Mailing List Archive

sa-learn/bayes
What exactly is the negative effect of having a ham corpus that
is much larger than a spam corpus? Say we initialize both corpii (?)
with equal amounts of spam and ham. However, with the majority
of email being non-spam (or at least non-super-high-scoring spam),
the auto-learn over time will cause the ham corpus to grow much
larger than the spam corpus.

The auto-learn feature is very attractive (us being, like most
of you all, over busy and reluctant to take on more regular
maintenance tasks), but is the only real answer to stay on
top of spam, save it, and feed it regularly to sa-learn? It
could be automated, but still... what's the point
of auto-learn if it creates a less useful corpus set?

So I'm hoping I'm wrong about that :-)

Thanks...

-glenn
Re: sa-learn/bayes [ In reply to ]
At 02:42 PM 3/11/2004, little@cs.ucsd.edu wrote:
>What exactly is the negative effect of having a ham corpus that
>is much larger than a spam corpus? Say we initialize both corpii (?)
>with equal amounts of spam and ham. However, with the majority
>of email being non-spam (or at least non-super-high-scoring spam),
>the auto-learn over time will cause the ham corpus to grow much
>larger than the spam corpus.

It's a complete misconception that your spam and ham training should be of
equal size.

Think about it.. bayes is a statistical probability system. It works best
when it's model is as close to reality as possible.

Therefore, I propose that the theoretical best bayes training ratio is not
1:1, but instead whatever your real-world spam:ham ratio is.

But frankly, bayes is pretty resistant to some considerable deviation from
this idea.

>The auto-learn feature is very attractive (us being, like most
>of you all, over busy and reluctant to take on more regular
>maintenance tasks), but is the only real answer to stay on
>top of spam, save it, and feed it regularly to sa-learn?

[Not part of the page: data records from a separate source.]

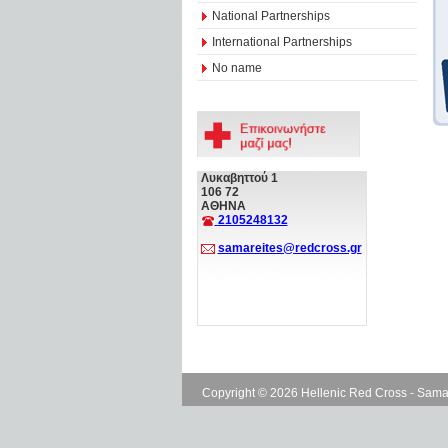
National Partnerships
International Partnerships
No name
Λυκαβηττού 1
106 72
ΑΘΗΝΑ
2105248132
samareites@redcross.gr
Copyright © 2026 Hellenic Red Cross - Sama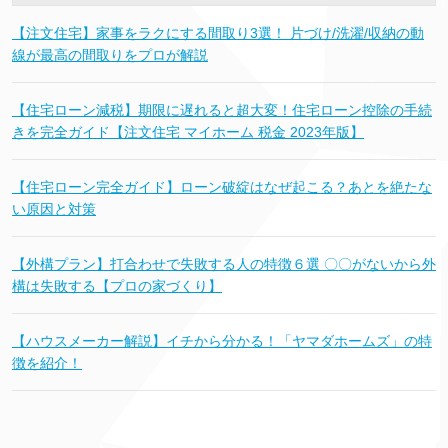
【注文住宅】家事をラクにする間取り3選！ 片づけ/洗濯/収納の動
線が最高の間取りをプロが解説
【住宅ローン減税】期限に遅れると超大変！住宅ローン控除の手続
きを完全ガイド【注文住宅 マイホーム 税金 2023年版】
【住宅ローン完全ガイド】ローン破綻はなぜ起こる？あとを絶たな
い原因と対策
【外構プラン】打合わせで失敗する人の特徴６選 〇〇がないから外
構は失敗する【プロの家づくり】
【ハウスメーカー解説】イチから分かる！「ヤマダホームズ」の特
徴を紹介！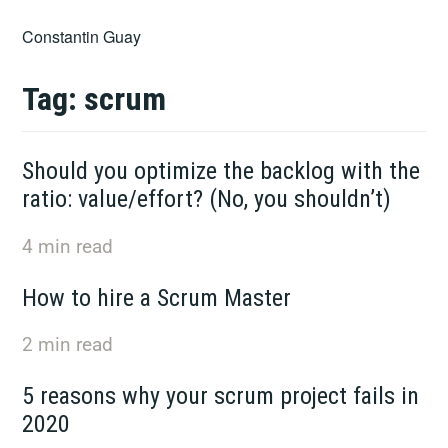
Skip
Constantin Guay
to
content
Tag:
scrum
Should you optimize the backlog with the
ratio: value/effort? (No, you shouldn’t)
4
min read
How to hire a Scrum Master
2
min read
5 reasons why your scrum project fails in
2020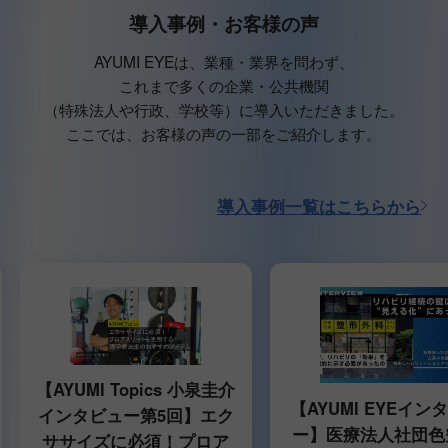
導入事例・お客様の声
AYUMI EYEは、業種・業界を問わず、
これまで多くの企業・公共機関
（特殊法人や行政、学校等）に導入いただきました。
ここでは、お客様の声の一部をご紹介します。
導入事例一覧はこちらから
【AYUMI Topics 小泉圭介
【AYUMI EYEイン
インタビュー第5回】エク
ー】医療法人社団色
ササイズに必須！プロア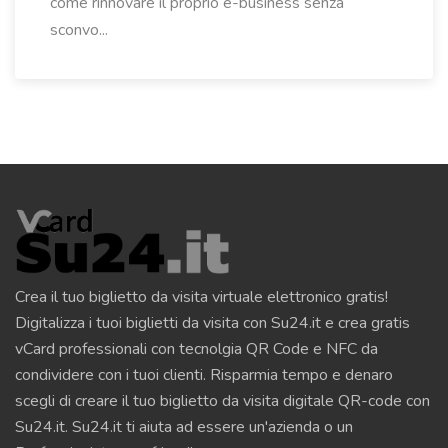
come rinnovare il proprio e-business senza
sconvo...
Crea il tuo biglietto da visita virtuale elettronico gratis!
Digitalizza i tuoi biglietti da visita con Su24.it e crea gratis
vCard professionali con tecnolgia QR Code e NFC da
condividere con i tuoi clienti. Risparmia tempo e denaro
scegli di creare il tuo biglietto da visita digitale QR-code con
Su24.it. Su24.it ti aiuta ad essere un'azienda o un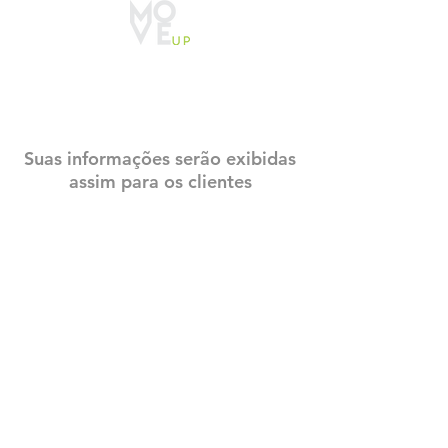
CADASTRO
CONSTRUTECH
Suas informações serão exibidas
assim para os clientes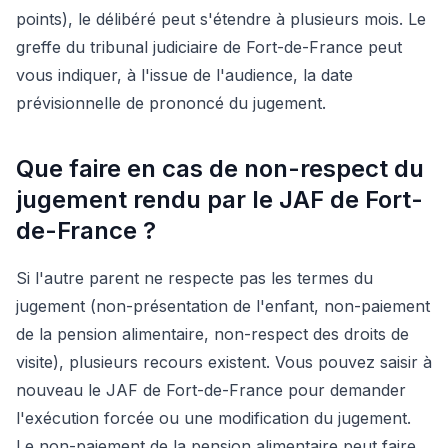
points), le délibéré peut s'étendre à plusieurs mois. Le
greffe du tribunal judiciaire de Fort-de-France peut
vous indiquer, à l'issue de l'audience, la date
prévisionnelle de prononcé du jugement.
Que faire en cas de non-respect du
jugement rendu par le JAF de Fort-
de-France ?
Si l'autre parent ne respecte pas les termes du
jugement (non-présentation de l'enfant, non-paiement
de la pension alimentaire, non-respect des droits de
visite), plusieurs recours existent. Vous pouvez saisir à
nouveau le JAF de Fort-de-France pour demander
l'exécution forcée ou une modification du jugement.
Le non-paiement de la pension alimentaire peut faire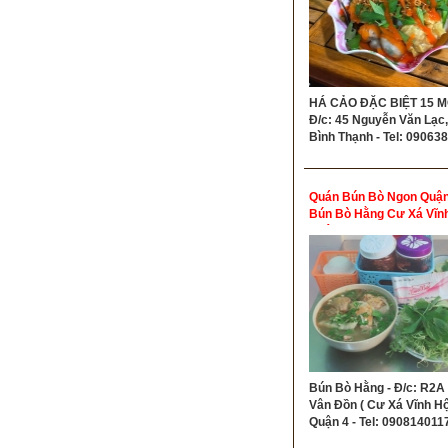
HÁ CẢO ĐẶC BIỆT 15 M
Đ/c: 45 Nguyễn Văn Lạc, 
Bình Thạnh - Tel: 09063
Quán Bún Bò Ngon Quận 
Bún Bò Hằng Cư Xá Vĩnh
Quận 4
Bún Bò Hằng - Đ/c: R2A
Vân Đồn ( Cư Xá Vĩnh Hội
Quận 4 - Tel: 090814011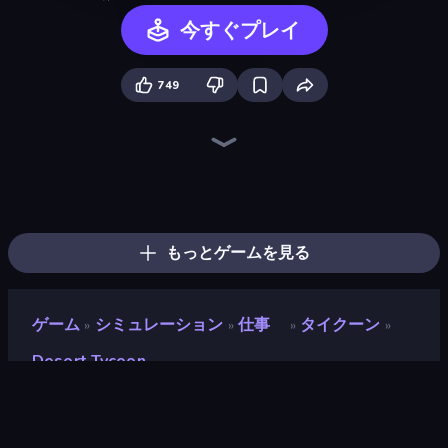
今すぐプレイ
749
Trash Master
Grass Cutter: Mowing Simulator
Gym Boss
Prison Life
Harvest Land Tycoon
My Perfect Farm
My Perfect Theme Park
Gas Station 3D
The Hustler
Cowboy Lasso Master
City Constructor
Zen Mower
Wheel Merge Race
Road Master 3D
Farm Around
Shop Rush 3D
Hypermarket 3D
Donut Place
もっとゲームを見る
ゲーム
シミュレーション
仕事
タイクーン
»
»
»
»
Desert Tycoon
Desert Tycoon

It
>could be automated, but still... what's the point
>of auto-learn if it creates a less useful corpus set?

Autolearn isn't a replacement for manual training.. you can never have a
successful bayes database if you initialize manually and then rely
exclusively on autolearning. Autolearning doesn't do a good job as a sole
source of training because it never learns "mid-scoring" emails. And
because autolearning isn't bayes-based, your previous training doesn't help
the autolearner (this is to prevent "runaway bayes self-feeding" problems)

However, autolearning is a great supplement to your regular manual
training, and reduces the frequency with which hand feeding is needed.

Personally, I handle mine with the following:
autolearning on, but thresholds widened slightly.
email sent to select spamtraps is archived into a separate mbox
email sent to select nonspamtraps is archived into a separate mbox
both the spam and non-spam mboxes are fed to sa-learn with a daily
cron job, and then rotated into a multi-day storage archive.
the subject lines of the spam and nonspam training are emailed to
me for review. Any mistakes are corrected by hand.